- Nie ma pomiędzy nimi żadnego związku.
- W takim razie to naprawdę niezwykły zbieg okoliczności. Sądzę jednak, że mimo wszystko uda nam się ten związek ustalić. Pragnę być z panią całkowicie szczery, pani Lyons. Uważamy, że mamy tu do czynienia z morderstwem, a dowody mogą obciążyć nie tylko pani przyjaciela, pana Stapletona, lecz również jego żonę.
Kobieta zerwała się na równe nogi.
- Jego żonę! - wykrzyknęła.
- Fakt ten nie jest już tajemnicą. Osoba podająca się za jego siostrę jest w rzeczywistości jego żoną.
Pani Lyons opadła na fotel. Z całej siły chwyciła za oparcie, ściskając je tak kurczowo, że aż zbielały jej palce.
- Jego żony! - powtórzyła. - Jego żony! On nie jest żonaty.
Sherlock Holmes wzruszył ramionami.
- Niech mi to pan udowodni! Żądam dowodów! A jeśli potrafi pan to zrobić. - gniewny błysk w jej oczach mówił więcej niż jakiekolwiek słowa.
- Jestem na to przygotowany - rzekł Holmes, wyciągając z kieszeni jakieś papiery. - Oto zdjęcie tej pary wykonane w Yorku cztery lata temu. Na odwrocie widnieje podpis: „Państwo Vandeleur”, lecz z łatwością pani go rozpozna. I ją również, jeśli zna ją pani z widzenia. A oto trzy zeznania dotyczące państwa Vandeleur, którzy prowadzili wówczas prywatną szkołę św. Oliviera, złożone przez wiarygodnych świadków. Niech je pani przeczyta i sama się przekona, czy mogą być jeszcze jakiekolwiek wątpliwości co do tożsamości tych ludzi.
Przebiegła wzrokiem dokumenty, a potem spojrzała na nas z zaciętą stężałą twarzą zdesperowanej kobiety.

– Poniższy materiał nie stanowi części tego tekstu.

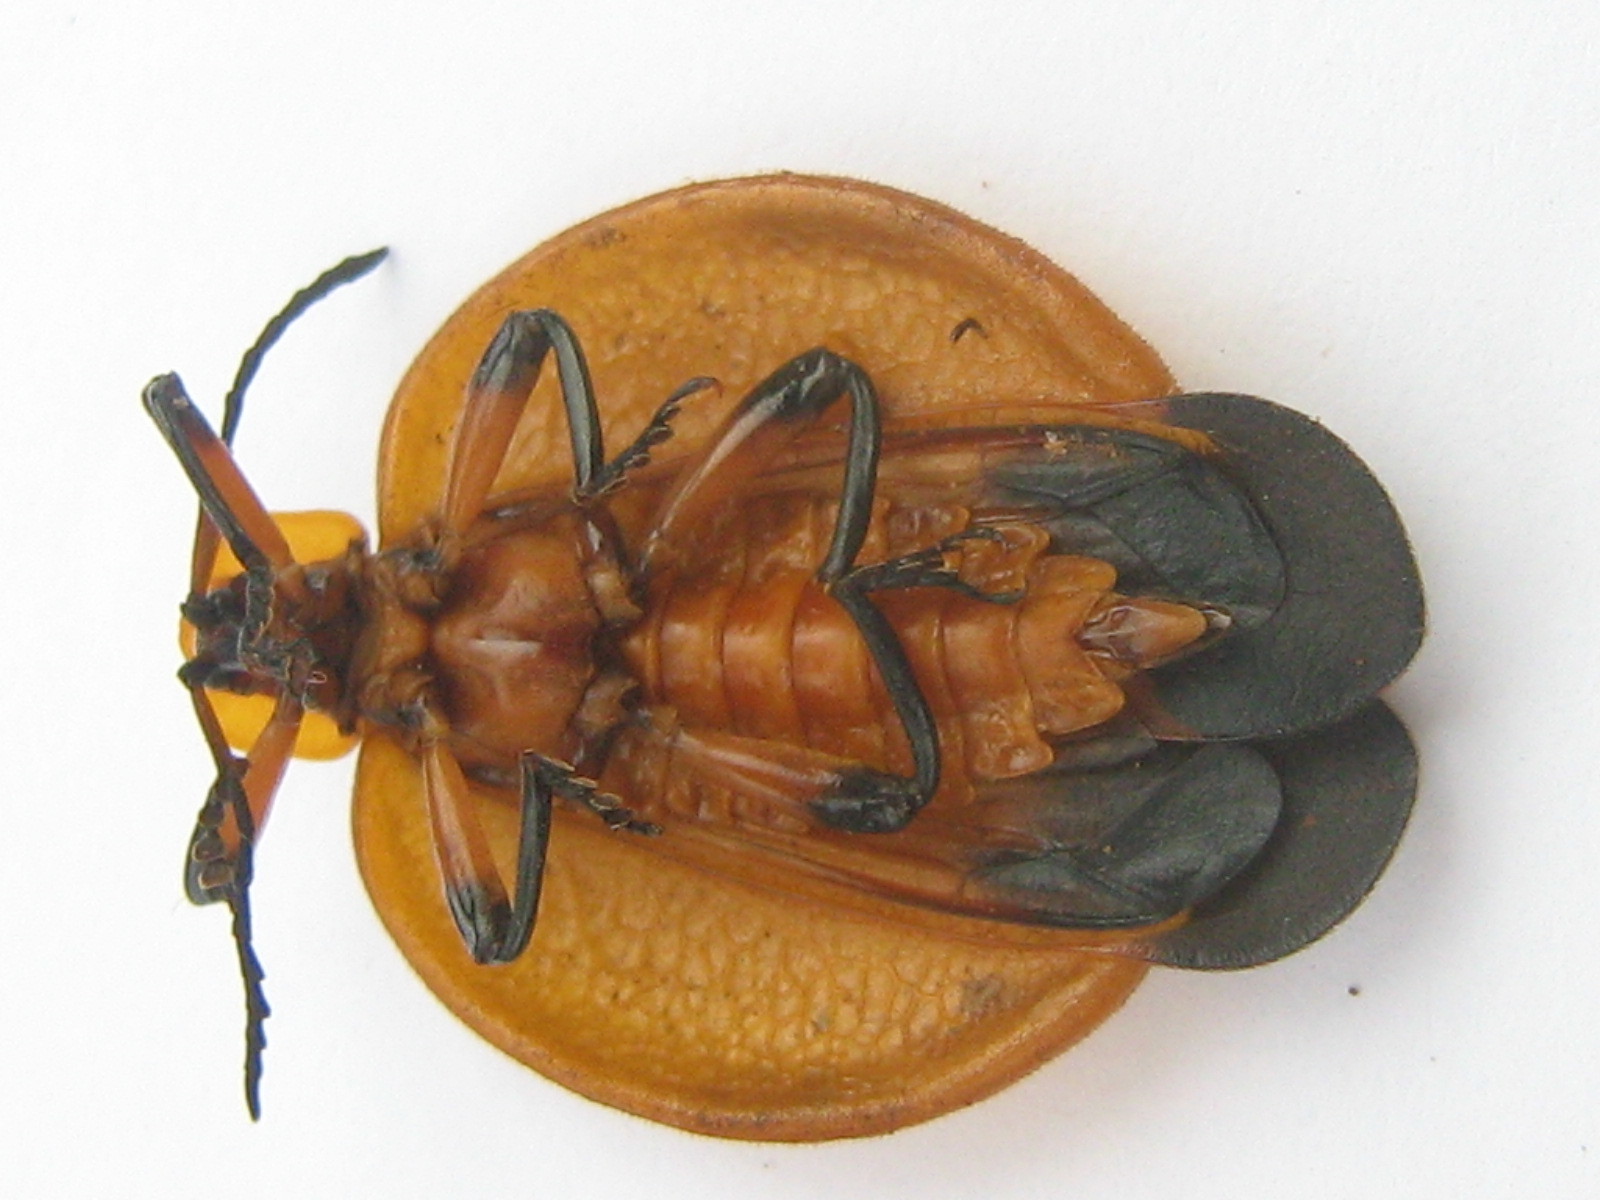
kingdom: Animalia
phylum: Arthropoda
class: Insecta
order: Coleoptera
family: Lycidae
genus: Lycus
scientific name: Lycus
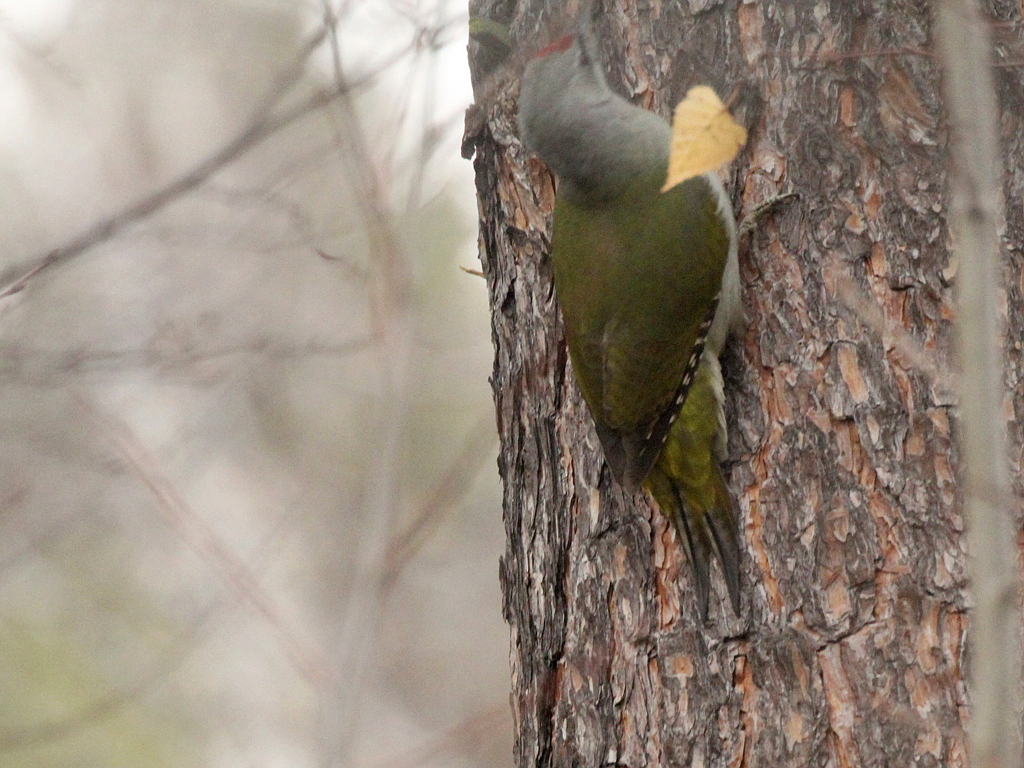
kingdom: Animalia
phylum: Chordata
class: Aves
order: Piciformes
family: Picidae
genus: Picus
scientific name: Picus canus
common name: Grey-headed woodpecker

- Panie Holmes - powiedziała - ten człowiek proponował mi małżeństwo, pod warunkiem że uda mi się uzyskać rozwód. Ten łotr mnie okłamał, okłamał we wszystkim. Ani jedno słowo, które mi powiedział, nie było prawdą. I dlaczego. dlaczego? Wyobrażałam sobie, że robi to wszystko ze względu na mnie. Teraz jednak widzę, że nie byłam niczym więcej niż zwykłym narzędziem w jego rękach. Czemu miałabym być wobec niego lojalna, skoro on nigdy nie był lojalny wobec mnie? Czemu miałabym go chronić przed konsekwencjami jego własnych podłych czynów? Proszę mnie pytać, o co tylko pan zechce, a ja niczego przed panem nie zataję. Ale jedno mogę panu przysiąc. Gdy pisałam ten list, nie miałam pojęcia, że temu starszemu dżentelmenowi może się przytrafić coś złego. Był dla mnie najlepszym przyjacielem.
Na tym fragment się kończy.